Descope — identity and authentication infrastructure

Part of the platform team behind an auth product that processes millions of requests per day across 4 global regions. My remit is the boring but load-bearing part: the infra stays up, the deploys stay boring, and production never surprises us.

Scale & surface area#

  • 25+ microservices in one platform, running simultaneously on AWS (primary) and GCP
  • 4 regions, each a fully independent production environment
  • Millions of auth requests/day across customer workloads
  • TypeScript + Pulumi as the IaC substrate — every cluster, every service, every env

What I own and drive#

Reliability & observability — Full Datadog footprint (APM, structured logs, dashboards, SLOs) across every region. I build and maintain the dashboards on-call actually uses, set the SLO targets for services I own, and drive the runbook standard for infra-level incidents. When latency creeps in Singapore, we see it before customers do.

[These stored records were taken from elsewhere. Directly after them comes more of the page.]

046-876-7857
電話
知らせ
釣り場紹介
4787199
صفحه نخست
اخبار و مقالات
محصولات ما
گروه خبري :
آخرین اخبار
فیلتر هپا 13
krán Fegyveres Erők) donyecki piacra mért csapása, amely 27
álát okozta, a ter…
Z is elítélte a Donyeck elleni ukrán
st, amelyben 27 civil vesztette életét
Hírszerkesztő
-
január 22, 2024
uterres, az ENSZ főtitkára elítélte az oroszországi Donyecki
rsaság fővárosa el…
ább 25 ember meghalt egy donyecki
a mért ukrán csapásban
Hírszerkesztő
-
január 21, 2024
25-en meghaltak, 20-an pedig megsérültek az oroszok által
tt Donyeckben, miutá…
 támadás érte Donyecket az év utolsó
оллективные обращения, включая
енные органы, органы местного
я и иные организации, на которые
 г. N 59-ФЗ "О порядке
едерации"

Deployment pipeline — Automated Sandbox → RC → Production promotion. RC ships twice a week, production weekly, hands-off unless something actually breaks. I contribute to the pipeline design and own the infrastructure changes that flow through it.

Platform IaC patterns — Module design, environment promotion, guardrails. I write the Pulumi modules other teams consume and review cross-service infrastructure changes.

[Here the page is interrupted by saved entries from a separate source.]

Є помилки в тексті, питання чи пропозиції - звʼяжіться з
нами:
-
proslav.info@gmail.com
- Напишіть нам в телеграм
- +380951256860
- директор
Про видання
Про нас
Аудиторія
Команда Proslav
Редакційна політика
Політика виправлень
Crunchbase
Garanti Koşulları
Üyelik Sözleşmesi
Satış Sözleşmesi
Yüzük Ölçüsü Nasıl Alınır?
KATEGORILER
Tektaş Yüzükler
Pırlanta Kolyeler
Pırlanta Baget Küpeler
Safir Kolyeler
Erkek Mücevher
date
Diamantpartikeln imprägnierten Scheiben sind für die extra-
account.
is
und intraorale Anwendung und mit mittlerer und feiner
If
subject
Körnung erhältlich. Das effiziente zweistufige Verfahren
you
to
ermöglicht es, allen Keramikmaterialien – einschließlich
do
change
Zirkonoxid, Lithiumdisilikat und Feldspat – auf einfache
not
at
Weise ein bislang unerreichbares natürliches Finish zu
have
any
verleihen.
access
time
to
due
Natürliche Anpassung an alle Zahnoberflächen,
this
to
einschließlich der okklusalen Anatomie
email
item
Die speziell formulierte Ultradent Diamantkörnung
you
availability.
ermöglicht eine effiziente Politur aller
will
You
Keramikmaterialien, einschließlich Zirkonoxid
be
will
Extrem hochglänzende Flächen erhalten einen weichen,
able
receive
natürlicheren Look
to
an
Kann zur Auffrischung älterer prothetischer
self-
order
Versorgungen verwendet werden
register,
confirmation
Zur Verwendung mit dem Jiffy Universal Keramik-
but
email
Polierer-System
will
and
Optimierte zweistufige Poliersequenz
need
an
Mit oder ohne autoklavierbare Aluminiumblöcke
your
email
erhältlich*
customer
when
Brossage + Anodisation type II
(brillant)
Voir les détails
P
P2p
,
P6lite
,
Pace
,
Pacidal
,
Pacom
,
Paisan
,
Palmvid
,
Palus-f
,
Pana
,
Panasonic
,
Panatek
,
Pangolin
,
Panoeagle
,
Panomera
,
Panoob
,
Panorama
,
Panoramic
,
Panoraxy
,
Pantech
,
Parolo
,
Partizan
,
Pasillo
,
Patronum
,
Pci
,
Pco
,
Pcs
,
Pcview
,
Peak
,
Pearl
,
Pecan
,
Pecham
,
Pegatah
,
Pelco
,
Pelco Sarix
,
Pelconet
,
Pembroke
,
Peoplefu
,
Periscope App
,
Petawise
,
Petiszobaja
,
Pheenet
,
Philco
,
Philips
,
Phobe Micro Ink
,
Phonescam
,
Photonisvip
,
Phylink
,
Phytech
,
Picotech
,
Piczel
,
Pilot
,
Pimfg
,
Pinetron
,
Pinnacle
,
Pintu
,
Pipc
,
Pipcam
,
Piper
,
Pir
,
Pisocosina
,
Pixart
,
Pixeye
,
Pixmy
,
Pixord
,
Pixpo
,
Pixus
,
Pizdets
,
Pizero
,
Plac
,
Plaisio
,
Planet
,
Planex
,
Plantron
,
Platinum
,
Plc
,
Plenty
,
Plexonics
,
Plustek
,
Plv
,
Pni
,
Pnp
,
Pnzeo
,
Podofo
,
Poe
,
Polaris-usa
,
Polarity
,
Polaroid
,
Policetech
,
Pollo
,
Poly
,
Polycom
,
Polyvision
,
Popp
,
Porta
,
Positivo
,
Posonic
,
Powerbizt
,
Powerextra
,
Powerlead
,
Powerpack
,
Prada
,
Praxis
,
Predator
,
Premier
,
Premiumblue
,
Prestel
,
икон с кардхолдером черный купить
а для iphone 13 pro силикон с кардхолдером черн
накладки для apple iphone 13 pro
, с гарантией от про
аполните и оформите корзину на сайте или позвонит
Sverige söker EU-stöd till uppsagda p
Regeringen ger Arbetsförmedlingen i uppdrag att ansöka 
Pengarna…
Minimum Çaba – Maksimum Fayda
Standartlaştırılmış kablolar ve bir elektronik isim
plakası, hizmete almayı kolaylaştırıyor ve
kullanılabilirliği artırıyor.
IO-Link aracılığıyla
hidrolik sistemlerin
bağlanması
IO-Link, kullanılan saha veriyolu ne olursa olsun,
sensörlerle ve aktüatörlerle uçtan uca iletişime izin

Supporting systems — Temporal (workflows), RabbitMQ (messaging), Elasticsearch (search), Redis (caching), Cloudflare (CDN + WAF). I’m the operational owner on the pieces that don’t have a product team behind them.

Why it’s interesting#

This isn’t one cluster with some apps on it — it’s a small-ish SaaS platform that happens to run in two clouds at the same time, with enterprise customers expecting five-nines behavior. The problems that matter aren’t “how do I deploy to Kubernetes”; they’re “how do I evolve the platform without freezing a release train” and “how do I know a regional provider issue from a regression we shipped.”